With regard to special needs and children from non-Irish or Traveller backgrounds, the TUI has repeatedly demanded that State funding be withdrawn from schools which operate restrictive or exclusionary admissions policies. Educational apartheid is alive and well as the TUI says:

'A significant number of schools operate exclusionary practices that are designed to keep students with special educational needs, Traveller students, international students for whom English isn’t the mother tongue, students with emotional and behavioural difficulties and students with limited academic capacity or motivation outside the gate.'

(On a positive note however, this practice is now up for review following December’s ruling by the Equality Tribunal.)

As the TUI observes, the above practice is not limited to fee-paying schools, but in terms of catering for special needs children it has been reported that 'many of the county's top private schools are ‘close to the bottom of the table’ when it comes to provision for students with learning difficulties'.

Like St Fergal’s, the most expensive fee-paying school in the State (St Gerard’s) is also located in Bray. In 2010 it received €1.8 million in support from the taxpayer. Ms Diskin said maybe one or two pupils from St Fergal’s had progressed to this institution in the last ten years.

A system through which teachers in private schools are subsidised by working people across the country who cannot afford to send their own children to such institutions is yet another example of the deep inequality which characterises Irish society. (For further evidence, see the two-tier health system and the minor matter of making the Irish taxpayer responsible for the gambling debts of private institutions.)

But public schools needn’t worry.
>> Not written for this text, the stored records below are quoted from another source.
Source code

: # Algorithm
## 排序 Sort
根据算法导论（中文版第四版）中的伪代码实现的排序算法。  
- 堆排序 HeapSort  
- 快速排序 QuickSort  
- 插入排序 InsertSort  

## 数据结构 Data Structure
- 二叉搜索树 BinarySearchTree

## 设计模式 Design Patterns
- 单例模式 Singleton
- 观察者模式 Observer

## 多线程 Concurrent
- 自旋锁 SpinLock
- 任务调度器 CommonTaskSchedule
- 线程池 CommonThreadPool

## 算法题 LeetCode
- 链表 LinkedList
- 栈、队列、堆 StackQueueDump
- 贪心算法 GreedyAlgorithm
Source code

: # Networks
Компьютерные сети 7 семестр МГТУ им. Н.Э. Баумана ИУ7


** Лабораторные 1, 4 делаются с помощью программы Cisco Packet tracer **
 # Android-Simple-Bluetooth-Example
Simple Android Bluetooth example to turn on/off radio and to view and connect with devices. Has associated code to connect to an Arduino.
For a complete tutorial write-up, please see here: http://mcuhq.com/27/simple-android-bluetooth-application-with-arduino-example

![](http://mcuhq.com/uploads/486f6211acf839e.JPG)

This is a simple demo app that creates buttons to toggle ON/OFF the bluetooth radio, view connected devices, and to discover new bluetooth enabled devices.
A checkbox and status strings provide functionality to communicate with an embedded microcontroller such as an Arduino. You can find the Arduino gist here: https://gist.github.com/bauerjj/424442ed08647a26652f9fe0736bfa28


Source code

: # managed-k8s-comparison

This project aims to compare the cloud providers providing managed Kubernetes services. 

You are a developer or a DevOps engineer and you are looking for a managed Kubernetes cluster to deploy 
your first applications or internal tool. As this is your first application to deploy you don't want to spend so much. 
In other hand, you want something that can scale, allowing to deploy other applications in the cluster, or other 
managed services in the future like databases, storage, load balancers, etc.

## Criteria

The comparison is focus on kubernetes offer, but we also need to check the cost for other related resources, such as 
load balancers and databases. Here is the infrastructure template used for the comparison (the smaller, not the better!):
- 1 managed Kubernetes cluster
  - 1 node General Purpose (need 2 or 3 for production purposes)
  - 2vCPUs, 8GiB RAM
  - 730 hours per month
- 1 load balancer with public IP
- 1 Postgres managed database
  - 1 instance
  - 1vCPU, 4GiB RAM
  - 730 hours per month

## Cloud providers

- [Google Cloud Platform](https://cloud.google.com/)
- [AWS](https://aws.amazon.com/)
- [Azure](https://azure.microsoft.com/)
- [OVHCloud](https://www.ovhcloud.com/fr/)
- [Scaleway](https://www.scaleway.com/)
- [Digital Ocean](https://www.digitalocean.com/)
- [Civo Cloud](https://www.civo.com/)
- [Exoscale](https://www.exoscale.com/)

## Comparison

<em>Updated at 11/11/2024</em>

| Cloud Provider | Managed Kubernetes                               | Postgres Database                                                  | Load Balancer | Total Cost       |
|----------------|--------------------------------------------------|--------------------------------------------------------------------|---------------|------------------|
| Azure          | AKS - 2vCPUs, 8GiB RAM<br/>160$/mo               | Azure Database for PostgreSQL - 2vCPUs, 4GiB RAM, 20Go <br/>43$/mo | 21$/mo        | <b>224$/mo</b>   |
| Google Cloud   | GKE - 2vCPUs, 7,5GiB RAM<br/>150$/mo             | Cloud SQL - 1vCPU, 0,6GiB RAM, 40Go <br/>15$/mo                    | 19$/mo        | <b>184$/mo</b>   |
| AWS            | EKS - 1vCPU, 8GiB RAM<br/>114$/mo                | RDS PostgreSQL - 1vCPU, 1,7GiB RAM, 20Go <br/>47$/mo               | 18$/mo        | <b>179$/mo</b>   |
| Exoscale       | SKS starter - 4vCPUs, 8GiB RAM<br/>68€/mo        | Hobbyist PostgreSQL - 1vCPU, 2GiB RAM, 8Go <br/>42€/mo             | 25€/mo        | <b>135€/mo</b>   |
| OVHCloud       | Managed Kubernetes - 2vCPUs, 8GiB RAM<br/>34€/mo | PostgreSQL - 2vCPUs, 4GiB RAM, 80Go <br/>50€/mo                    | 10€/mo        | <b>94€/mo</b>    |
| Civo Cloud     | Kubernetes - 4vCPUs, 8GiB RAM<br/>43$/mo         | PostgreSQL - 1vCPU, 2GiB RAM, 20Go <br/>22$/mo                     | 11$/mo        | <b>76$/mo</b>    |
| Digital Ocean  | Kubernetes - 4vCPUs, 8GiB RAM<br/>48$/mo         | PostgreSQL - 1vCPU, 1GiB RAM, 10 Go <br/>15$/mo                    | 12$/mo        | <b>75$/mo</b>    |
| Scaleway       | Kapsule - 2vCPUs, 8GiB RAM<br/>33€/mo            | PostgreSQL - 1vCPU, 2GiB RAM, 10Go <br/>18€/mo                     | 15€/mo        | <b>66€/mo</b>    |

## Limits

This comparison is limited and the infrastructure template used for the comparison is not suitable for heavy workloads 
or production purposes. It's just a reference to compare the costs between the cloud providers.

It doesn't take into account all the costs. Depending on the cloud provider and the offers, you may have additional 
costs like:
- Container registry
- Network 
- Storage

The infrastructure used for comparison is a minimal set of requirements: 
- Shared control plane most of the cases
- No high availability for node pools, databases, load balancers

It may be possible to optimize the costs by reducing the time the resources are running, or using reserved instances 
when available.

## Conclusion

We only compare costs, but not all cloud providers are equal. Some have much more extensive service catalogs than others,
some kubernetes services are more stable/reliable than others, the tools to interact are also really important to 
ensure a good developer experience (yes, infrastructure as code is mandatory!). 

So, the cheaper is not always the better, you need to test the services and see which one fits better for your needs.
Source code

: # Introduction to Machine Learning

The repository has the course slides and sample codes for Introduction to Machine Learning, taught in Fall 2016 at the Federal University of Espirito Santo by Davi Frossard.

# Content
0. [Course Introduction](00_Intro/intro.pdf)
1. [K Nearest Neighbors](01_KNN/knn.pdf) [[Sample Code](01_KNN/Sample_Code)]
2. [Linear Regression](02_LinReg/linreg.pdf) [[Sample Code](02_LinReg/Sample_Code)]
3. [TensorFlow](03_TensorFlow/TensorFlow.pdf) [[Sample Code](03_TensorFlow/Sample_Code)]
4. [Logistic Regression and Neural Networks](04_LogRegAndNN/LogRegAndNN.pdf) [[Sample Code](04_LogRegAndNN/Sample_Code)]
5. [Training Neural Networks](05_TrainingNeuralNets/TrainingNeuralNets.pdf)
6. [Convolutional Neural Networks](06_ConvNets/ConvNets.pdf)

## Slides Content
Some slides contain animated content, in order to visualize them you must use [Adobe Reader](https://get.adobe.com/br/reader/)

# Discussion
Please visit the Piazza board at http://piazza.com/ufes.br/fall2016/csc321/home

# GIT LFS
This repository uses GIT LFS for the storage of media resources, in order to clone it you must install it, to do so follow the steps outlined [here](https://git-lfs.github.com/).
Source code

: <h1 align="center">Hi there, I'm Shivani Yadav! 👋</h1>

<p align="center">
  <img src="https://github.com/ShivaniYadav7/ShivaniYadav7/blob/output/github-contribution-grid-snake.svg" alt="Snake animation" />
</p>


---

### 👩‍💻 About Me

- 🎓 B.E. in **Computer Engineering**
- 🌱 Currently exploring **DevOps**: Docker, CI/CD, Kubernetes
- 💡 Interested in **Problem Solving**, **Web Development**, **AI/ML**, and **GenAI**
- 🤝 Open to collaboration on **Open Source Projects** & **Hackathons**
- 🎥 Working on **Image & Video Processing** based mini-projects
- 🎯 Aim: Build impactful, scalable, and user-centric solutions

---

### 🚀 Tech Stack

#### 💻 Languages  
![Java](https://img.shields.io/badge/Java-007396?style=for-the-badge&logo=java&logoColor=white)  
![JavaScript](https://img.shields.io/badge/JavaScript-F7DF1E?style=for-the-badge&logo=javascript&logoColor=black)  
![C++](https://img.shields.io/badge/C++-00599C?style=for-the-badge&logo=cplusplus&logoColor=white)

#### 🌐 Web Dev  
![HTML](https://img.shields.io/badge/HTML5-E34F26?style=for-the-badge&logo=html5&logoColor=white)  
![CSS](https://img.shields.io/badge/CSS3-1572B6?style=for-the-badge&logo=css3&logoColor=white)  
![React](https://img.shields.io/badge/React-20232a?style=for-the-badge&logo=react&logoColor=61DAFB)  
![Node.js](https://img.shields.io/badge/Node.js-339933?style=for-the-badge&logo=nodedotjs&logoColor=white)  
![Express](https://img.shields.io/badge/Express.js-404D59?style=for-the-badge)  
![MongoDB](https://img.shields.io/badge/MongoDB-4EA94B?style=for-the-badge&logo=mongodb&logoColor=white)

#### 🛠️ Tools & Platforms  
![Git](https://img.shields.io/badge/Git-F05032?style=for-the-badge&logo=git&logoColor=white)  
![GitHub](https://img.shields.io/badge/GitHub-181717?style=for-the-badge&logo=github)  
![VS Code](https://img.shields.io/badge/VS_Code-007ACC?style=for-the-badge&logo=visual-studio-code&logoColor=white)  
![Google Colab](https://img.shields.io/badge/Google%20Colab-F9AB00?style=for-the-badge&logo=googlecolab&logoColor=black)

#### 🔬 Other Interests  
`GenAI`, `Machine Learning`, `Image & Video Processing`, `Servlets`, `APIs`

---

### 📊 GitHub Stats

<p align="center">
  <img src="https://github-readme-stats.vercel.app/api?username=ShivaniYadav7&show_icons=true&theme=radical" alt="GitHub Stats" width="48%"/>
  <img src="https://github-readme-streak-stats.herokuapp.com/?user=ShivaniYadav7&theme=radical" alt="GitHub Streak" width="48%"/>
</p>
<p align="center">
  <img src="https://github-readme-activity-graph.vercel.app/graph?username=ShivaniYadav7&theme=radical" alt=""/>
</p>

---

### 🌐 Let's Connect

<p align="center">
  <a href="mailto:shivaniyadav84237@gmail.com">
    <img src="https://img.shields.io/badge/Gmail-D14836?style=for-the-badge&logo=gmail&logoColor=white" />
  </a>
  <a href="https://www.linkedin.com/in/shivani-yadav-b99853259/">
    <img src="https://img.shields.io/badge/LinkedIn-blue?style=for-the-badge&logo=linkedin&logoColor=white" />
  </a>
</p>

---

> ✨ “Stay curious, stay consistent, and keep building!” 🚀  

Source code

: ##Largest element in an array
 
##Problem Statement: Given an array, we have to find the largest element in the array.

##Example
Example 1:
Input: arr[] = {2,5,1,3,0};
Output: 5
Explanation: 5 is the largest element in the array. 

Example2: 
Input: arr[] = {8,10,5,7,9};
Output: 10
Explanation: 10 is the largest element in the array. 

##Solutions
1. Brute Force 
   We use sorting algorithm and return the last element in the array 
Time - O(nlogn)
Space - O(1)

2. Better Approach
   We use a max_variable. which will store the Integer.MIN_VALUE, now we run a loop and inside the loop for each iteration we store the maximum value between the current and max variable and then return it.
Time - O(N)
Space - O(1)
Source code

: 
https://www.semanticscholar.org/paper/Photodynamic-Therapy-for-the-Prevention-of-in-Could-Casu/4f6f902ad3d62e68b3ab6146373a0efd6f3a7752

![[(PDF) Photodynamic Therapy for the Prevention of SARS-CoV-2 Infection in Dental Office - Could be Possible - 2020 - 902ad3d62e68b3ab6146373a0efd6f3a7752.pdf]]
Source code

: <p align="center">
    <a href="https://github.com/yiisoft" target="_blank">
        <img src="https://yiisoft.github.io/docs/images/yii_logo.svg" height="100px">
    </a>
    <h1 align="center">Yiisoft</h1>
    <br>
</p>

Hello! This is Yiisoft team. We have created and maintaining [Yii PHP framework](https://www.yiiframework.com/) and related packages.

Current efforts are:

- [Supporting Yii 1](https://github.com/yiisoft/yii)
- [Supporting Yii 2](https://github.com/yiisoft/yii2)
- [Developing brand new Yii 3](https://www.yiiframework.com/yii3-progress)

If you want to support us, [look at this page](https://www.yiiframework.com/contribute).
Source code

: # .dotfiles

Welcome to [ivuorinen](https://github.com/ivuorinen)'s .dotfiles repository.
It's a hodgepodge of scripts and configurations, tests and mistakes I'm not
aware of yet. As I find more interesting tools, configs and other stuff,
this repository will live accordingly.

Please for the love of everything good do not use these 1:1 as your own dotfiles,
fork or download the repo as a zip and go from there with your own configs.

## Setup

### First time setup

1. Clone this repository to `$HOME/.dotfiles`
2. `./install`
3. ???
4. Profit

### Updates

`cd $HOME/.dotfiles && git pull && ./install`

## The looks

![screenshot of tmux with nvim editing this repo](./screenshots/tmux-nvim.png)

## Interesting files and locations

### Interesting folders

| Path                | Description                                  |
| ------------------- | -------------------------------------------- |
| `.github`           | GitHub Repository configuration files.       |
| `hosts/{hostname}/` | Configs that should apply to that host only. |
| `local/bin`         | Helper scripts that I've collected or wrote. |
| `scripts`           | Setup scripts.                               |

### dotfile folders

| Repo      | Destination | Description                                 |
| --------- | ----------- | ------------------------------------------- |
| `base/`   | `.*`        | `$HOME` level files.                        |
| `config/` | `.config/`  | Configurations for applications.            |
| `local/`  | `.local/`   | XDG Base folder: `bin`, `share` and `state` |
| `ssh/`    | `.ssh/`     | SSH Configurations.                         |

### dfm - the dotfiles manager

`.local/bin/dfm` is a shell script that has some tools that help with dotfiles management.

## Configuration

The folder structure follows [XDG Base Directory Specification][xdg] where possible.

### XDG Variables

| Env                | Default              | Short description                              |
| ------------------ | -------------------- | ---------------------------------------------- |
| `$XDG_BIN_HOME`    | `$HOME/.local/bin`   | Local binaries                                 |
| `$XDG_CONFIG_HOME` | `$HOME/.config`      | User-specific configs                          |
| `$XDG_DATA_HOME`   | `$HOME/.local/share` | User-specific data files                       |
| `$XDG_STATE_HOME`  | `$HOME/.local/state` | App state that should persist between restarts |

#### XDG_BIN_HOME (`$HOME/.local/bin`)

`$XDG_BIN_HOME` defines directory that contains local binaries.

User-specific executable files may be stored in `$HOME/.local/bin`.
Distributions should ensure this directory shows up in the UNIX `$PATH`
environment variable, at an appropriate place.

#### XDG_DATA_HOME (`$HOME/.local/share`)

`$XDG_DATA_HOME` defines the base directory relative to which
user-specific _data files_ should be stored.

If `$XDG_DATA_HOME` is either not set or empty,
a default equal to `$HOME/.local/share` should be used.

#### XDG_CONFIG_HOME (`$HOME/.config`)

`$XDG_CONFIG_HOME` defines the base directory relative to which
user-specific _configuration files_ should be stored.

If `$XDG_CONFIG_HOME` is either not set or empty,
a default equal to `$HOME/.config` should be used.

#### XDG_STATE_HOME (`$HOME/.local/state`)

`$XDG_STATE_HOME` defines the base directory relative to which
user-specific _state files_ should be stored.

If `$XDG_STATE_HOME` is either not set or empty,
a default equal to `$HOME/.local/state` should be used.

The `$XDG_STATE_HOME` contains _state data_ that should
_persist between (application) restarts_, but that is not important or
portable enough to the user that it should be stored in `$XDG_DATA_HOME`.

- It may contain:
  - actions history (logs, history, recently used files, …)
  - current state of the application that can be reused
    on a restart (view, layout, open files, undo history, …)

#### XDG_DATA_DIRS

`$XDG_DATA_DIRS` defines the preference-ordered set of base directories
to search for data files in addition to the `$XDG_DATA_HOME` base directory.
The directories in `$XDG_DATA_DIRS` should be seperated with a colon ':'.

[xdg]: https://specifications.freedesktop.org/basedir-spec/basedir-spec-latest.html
As we’ve seen with Tesco ‘For Schools and Clubs’, the business sector is all too ready to exploit the government’s failure to adequately fund the Irish education system. Under-funded and under-resourced schools can encourage students to shop ‘til they drop and for a meagre €282,300* you can get an educational computer worth €850 for your school. Bargain!

*28,230 vouchers: One voucher for every €10 spent in Tesco stores, petrol filling stations and Tesco.ie online grocery shop in a single transaction (Tesco for Schools and Clubs 2010 Catalogue).